The Easter lesson of sacrifice and redemption is something I have long acknowledged, and I can recognise my own failure in its truth. Not for me the travails of our Lord and his rising to the feet of his Father, nor the joy of salvation felt by his apostles, but in its stead, the calamity of my betrayal. I find myself in the role of Judas, mistakenly thinking I was acting in good faith. Instead, my actions have bought shame to myself and despair to all whom I love.

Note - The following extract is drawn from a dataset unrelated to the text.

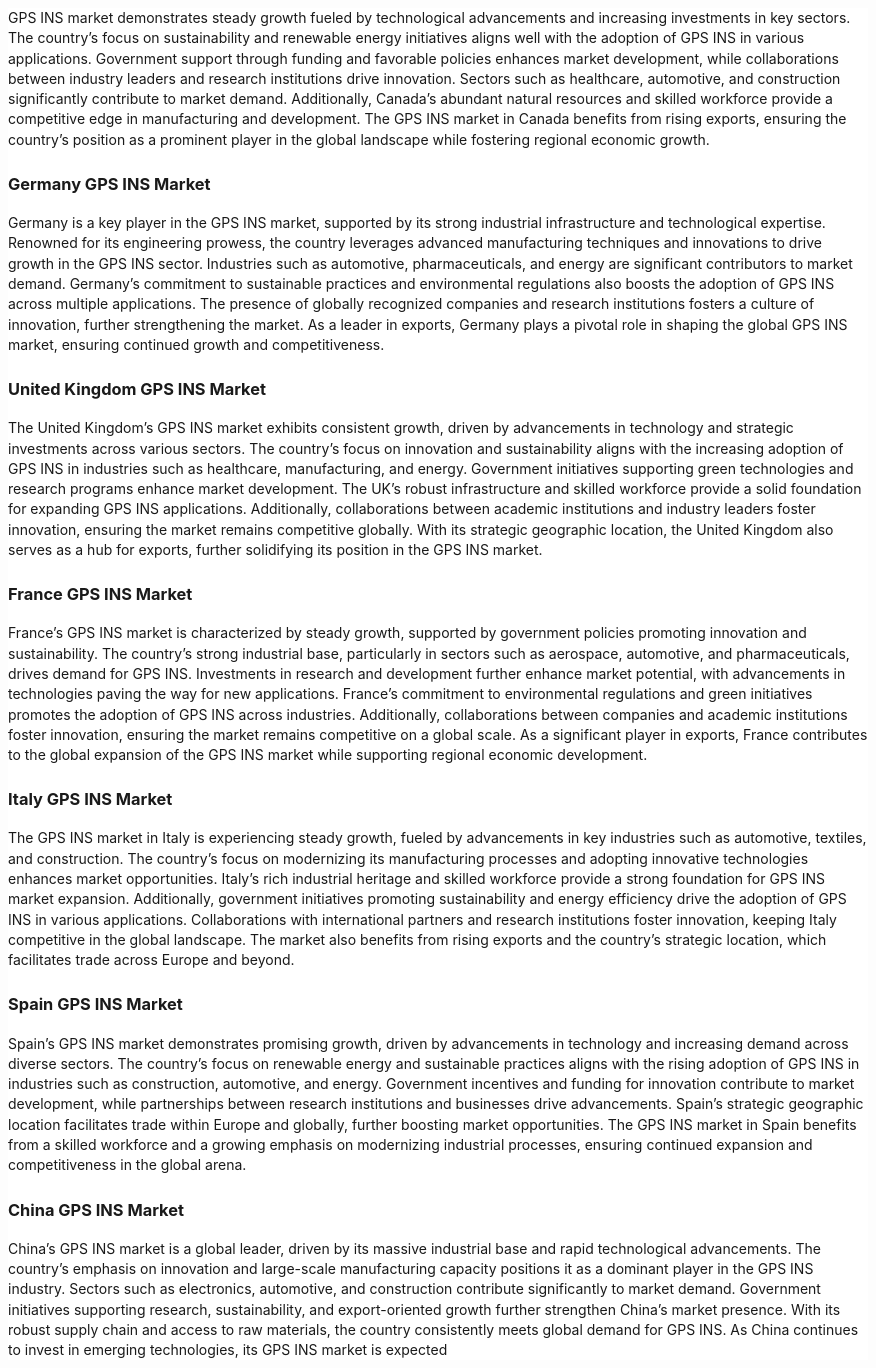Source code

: GPS INS market demonstrates steady growth fueled by technological advancements and increasing investments in key sectors. The country&rsquo;s focus on sustainability and renewable energy initiatives aligns well with the adoption of GPS INS in various applications. Government support through funding and favorable policies enhances market development, while collaborations between industry leaders and research institutions drive innovation. Sectors such as healthcare, automotive, and construction significantly contribute to market demand. Additionally, Canada&rsquo;s abundant natural resources and skilled workforce provide a competitive edge in manufacturing and development. The GPS INS market in Canada benefits from rising exports, ensuring the country&rsquo;s position as a prominent player in the global landscape while fostering regional economic growth.</p><h3>Germany GPS INS Market</h3><p>Germany is a key player in the GPS INS market, supported by its strong industrial infrastructure and technological expertise. Renowned for its engineering prowess, the country leverages advanced manufacturing techniques and innovations to drive growth in the GPS INS sector. Industries such as automotive, pharmaceuticals, and energy are significant contributors to market demand. Germany&rsquo;s commitment to sustainable practices and environmental regulations also boosts the adoption of GPS INS across multiple applications. The presence of globally recognized companies and research institutions fosters a culture of innovation, further strengthening the market. As a leader in exports, Germany plays a pivotal role in shaping the global GPS INS market, ensuring continued growth and competitiveness.</p><h3>United Kingdom GPS INS Market</h3><p>The United Kingdom&rsquo;s GPS INS market exhibits consistent growth, driven by advancements in technology and strategic investments across various sectors. The country&rsquo;s focus on innovation and sustainability aligns with the increasing adoption of GPS INS in industries such as healthcare, manufacturing, and energy. Government initiatives supporting green technologies and research programs enhance market development. The UK&rsquo;s robust infrastructure and skilled workforce provide a solid foundation for expanding GPS INS applications. Additionally, collaborations between academic institutions and industry leaders foster innovation, ensuring the market remains competitive globally. With its strategic geographic location, the United Kingdom also serves as a hub for exports, further solidifying its position in the GPS INS market.</p><h3>France GPS INS Market</h3><p>France&rsquo;s GPS INS market is characterized by steady growth, supported by government policies promoting innovation and sustainability. The country&rsquo;s strong industrial base, particularly in sectors such as aerospace, automotive, and pharmaceuticals, drives demand for GPS INS. Investments in research and development further enhance market potential, with advancements in technologies paving the way for new applications. France&rsquo;s commitment to environmental regulations and green initiatives promotes the adoption of GPS INS across industries. Additionally, collaborations between companies and academic institutions foster innovation, ensuring the market remains competitive on a global scale. As a significant player in exports, France contributes to the global expansion of the GPS INS market while supporting regional economic development.</p><h3>Italy GPS INS Market</h3><p>The GPS INS market in Italy is experiencing steady growth, fueled by advancements in key industries such as automotive, textiles, and construction. The country&rsquo;s focus on modernizing its manufacturing processes and adopting innovative technologies enhances market opportunities. Italy&rsquo;s rich industrial heritage and skilled workforce provide a strong foundation for GPS INS market expansion. Additionally, government initiatives promoting sustainability and energy efficiency drive the adoption of GPS INS in various applications. Collaborations with international partners and research institutions foster innovation, keeping Italy competitive in the global landscape. The market also benefits from rising exports and the country&rsquo;s strategic location, which facilitates trade across Europe and beyond.</p><h3>Spain GPS INS Market</h3><p>Spain&rsquo;s GPS INS market demonstrates promising growth, driven by advancements in technology and increasing demand across diverse sectors. The country&rsquo;s focus on renewable energy and sustainable practices aligns with the rising adoption of GPS INS in industries such as construction, automotive, and energy. Government incentives and funding for innovation contribute to market development, while partnerships between research institutions and businesses drive advancements. Spain&rsquo;s strategic geographic location facilitates trade within Europe and globally, further boosting market opportunities. The GPS INS market in Spain benefits from a skilled workforce and a growing emphasis on modernizing industrial processes, ensuring continued expansion and competitiveness in the global arena.</p><h3>China GPS INS Market</h3><p>China&rsquo;s GPS INS market is a global leader, driven by its massive industrial base and rapid technological advancements. The country&rsquo;s emphasis on innovation and large-scale manufacturing capacity positions it as a dominant player in the GPS INS industry. Sectors such as electronics, automotive, and construction contribute significantly to market demand. Government initiatives supporting research, sustainability, and export-oriented growth further strengthen China&rsquo;s market presence. With its robust supply chain and access to raw materials, the country consistently meets global demand for GPS INS. As China continues to invest in emerging technologies, its GPS INS market is expected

An explanation of the truth of this will reveal the selfishness of my actions, where I thought it was selflessness that drove me. The arrogance of my spirit was clear to all but me, who, believing that chance was on my side, wagered with the devil. Ignoring science, ignoring sense, ignoring rules, I saw my mother. She was frail, but no closer to her maker than many of us. I lied to her; I lied to her carers; I lied to myself. “Of course I bring no unwelcome visitors,” I said. “Only a loving son who wishes to see you and hug you after all this time!” She was so happy. She believed me as only a mother can. I filled myself with the gift of her love, her touch, her spirit, and she filled herself with my gift of the virus. How could I have been so stupid, so careless? There is no-one to roll back the stone of her tomb, no resurrection and redemption for us to behold, only an empty vessel full of guilt and regret.